The victims, including former students of the EMT class and a group of children, were assigned a level of injury and fake vital signs before the drill began.

Eva Klauber, 10, chose to be one of the “dead” victims, with a severe brain injury that included grotesque makeup.

“It was really boring, I just laid on the hard concrete the entire time,” said Klauber, who said she had participated in a previous drill and returned because she liked it.

Radio difficulties forced participants to improvise communication for the wide range of emergency response personnel, but Estep noted that those kinds of problems are not uncommon in the real world.

“It’s always this level of chaos,” Estep said. “There’s always something you didn’t plan for.”

The training drill ended with a group meeting to discuss what went wrong, what went well and what could be improved.

“I’m glad to see nobody opened the hazmat death vehicle, but it was quite a while before hazmat was requested,” said Rural Fire Division chief Jeff Webb, one of the coordinators of the event.

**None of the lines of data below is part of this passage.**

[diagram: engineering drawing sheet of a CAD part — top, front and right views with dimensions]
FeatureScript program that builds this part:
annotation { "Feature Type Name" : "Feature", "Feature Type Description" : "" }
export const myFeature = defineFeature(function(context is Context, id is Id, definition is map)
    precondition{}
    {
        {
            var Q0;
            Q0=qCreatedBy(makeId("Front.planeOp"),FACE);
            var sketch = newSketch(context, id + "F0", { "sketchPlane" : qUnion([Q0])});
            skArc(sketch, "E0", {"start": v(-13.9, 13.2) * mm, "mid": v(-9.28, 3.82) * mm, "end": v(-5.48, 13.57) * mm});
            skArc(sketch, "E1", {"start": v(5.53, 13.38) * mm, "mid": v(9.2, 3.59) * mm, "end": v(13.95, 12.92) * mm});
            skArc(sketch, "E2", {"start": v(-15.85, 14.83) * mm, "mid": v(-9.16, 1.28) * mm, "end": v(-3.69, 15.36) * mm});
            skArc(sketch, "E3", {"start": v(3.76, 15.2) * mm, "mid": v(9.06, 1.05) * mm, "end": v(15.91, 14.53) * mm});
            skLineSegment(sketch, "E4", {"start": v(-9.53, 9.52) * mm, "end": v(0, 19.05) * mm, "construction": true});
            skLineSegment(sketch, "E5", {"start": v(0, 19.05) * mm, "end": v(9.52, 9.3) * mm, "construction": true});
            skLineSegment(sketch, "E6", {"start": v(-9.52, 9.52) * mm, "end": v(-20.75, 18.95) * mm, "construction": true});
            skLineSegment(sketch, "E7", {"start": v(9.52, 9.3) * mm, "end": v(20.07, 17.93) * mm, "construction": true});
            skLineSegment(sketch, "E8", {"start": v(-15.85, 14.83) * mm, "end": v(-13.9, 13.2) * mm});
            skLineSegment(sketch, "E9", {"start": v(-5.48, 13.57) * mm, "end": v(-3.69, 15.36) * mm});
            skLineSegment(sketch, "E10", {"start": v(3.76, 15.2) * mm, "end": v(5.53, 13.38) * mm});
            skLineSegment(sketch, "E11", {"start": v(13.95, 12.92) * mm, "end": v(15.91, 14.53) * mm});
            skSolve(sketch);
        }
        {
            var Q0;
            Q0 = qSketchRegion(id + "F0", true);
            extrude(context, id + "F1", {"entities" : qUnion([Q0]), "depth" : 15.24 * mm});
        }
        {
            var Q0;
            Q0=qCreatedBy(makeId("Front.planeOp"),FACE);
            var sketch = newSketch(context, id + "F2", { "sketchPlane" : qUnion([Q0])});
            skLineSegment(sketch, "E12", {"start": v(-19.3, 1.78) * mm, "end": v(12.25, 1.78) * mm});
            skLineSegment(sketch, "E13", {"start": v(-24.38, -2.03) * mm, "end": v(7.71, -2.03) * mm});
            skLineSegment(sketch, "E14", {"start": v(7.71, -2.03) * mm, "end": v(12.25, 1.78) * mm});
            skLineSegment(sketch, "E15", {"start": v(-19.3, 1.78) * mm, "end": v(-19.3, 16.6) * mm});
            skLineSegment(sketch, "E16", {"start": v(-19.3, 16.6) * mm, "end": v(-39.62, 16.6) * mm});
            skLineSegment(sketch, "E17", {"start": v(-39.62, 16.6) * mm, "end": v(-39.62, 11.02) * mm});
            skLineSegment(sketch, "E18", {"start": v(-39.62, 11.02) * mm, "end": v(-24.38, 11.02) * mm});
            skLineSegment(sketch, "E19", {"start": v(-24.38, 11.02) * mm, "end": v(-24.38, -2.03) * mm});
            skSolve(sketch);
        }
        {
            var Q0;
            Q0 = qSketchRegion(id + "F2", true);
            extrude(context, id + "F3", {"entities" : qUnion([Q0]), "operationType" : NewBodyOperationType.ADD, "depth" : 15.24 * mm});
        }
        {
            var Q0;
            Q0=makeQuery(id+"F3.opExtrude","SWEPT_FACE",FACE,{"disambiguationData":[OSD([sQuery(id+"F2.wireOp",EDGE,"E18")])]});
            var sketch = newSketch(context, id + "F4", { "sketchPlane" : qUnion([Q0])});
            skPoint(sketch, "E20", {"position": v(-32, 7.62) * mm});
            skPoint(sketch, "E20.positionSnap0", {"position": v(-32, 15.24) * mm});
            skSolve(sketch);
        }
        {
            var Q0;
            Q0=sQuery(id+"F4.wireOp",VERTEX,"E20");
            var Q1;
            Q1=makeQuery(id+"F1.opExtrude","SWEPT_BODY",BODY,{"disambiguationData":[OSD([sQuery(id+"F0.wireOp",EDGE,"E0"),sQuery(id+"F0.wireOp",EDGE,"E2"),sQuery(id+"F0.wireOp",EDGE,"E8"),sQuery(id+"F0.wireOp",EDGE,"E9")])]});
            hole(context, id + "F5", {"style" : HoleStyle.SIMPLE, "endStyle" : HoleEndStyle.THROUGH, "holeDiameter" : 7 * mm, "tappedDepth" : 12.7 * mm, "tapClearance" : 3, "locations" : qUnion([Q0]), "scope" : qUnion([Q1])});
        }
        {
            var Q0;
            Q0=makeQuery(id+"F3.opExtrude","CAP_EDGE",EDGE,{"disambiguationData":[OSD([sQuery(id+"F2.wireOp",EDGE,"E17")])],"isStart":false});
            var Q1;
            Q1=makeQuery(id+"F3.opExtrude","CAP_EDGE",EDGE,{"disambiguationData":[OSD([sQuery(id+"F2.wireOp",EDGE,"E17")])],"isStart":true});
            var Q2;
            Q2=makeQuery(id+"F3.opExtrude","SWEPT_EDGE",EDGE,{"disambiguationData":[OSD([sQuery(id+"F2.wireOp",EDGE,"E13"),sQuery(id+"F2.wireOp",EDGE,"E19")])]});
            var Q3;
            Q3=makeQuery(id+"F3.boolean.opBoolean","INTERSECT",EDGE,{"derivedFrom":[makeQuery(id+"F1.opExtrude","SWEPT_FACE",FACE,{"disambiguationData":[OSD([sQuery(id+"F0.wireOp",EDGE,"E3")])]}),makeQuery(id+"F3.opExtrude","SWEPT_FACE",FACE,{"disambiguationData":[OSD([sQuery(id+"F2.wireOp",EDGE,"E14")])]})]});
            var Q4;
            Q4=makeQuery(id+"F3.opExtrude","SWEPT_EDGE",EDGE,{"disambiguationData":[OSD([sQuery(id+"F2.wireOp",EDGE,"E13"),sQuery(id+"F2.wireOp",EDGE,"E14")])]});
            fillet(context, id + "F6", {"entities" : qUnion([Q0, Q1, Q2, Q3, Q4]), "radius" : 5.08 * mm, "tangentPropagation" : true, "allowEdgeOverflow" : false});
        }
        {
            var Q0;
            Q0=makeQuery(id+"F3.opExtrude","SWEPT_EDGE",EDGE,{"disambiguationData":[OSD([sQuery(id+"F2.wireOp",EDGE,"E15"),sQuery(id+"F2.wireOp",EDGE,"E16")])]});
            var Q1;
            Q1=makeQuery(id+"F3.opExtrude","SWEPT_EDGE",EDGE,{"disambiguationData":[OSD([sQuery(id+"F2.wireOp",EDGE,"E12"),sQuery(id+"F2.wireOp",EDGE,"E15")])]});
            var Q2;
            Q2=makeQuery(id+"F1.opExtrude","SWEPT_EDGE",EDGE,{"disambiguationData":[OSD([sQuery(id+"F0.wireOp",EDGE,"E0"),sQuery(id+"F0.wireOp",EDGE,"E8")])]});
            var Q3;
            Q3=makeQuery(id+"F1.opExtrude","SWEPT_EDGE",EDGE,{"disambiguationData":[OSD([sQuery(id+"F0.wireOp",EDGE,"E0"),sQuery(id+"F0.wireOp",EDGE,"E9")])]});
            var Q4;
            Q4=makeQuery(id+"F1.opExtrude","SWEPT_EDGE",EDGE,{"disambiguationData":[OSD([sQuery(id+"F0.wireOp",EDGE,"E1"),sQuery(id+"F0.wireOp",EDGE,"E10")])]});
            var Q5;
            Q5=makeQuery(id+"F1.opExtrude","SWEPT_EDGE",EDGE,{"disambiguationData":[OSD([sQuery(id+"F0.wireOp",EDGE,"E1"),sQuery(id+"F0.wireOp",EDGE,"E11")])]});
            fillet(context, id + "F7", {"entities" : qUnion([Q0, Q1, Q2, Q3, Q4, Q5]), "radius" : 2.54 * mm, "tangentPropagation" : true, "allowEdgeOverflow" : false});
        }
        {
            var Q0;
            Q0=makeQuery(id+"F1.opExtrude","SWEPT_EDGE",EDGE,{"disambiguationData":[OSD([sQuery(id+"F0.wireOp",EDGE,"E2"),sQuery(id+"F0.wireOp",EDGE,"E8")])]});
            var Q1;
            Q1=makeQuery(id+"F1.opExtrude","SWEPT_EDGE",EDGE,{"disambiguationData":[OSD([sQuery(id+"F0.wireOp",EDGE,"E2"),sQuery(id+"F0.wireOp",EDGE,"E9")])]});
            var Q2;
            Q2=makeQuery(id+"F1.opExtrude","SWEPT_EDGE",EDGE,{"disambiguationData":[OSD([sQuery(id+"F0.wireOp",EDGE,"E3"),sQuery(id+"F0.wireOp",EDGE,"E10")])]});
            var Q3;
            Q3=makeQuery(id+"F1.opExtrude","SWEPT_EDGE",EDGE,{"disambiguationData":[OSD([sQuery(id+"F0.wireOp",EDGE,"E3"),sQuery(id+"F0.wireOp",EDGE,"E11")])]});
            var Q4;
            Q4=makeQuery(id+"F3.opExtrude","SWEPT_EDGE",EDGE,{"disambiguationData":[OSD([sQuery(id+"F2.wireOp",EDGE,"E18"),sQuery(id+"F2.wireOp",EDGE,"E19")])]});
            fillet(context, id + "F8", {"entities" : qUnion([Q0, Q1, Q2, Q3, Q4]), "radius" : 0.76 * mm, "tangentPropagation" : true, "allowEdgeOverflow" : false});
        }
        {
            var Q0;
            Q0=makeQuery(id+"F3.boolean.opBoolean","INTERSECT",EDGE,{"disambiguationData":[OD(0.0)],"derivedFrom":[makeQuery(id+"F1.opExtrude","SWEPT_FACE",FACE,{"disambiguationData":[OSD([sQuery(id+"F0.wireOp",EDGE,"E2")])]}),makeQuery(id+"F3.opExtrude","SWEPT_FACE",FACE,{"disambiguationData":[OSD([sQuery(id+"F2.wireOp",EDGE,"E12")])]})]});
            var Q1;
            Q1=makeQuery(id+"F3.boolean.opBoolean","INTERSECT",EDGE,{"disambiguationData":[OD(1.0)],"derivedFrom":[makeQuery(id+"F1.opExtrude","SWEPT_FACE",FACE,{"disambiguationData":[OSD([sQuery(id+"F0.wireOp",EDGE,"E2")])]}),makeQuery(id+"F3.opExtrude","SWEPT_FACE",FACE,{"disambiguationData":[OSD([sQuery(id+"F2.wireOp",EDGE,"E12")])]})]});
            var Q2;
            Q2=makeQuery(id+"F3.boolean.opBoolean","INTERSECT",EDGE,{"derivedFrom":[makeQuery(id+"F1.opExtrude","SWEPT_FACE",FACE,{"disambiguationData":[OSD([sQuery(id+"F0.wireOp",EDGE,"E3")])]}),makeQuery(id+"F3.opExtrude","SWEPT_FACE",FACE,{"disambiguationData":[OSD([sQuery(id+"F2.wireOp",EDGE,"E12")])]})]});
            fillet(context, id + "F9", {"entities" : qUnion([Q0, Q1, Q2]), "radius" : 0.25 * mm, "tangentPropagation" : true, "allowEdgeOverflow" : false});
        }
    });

Webb and other volunteering professionals also stressed the need for awareness of the whole scene, the ability to multitask in the field, and to better appropriate resources and time to the more seriously injured, but that they otherwise performed well.

EMT student Michael Head, 19, said he learned to quickly identify and care for the injured in the drill, and that the experience was intense.

“I had to triage the school bus,” Head said. “It was pretty hectic -- chaotic and stressful.”

The students will take a test at the end of the semester, and have to pass a national test to become certified basic EMTs.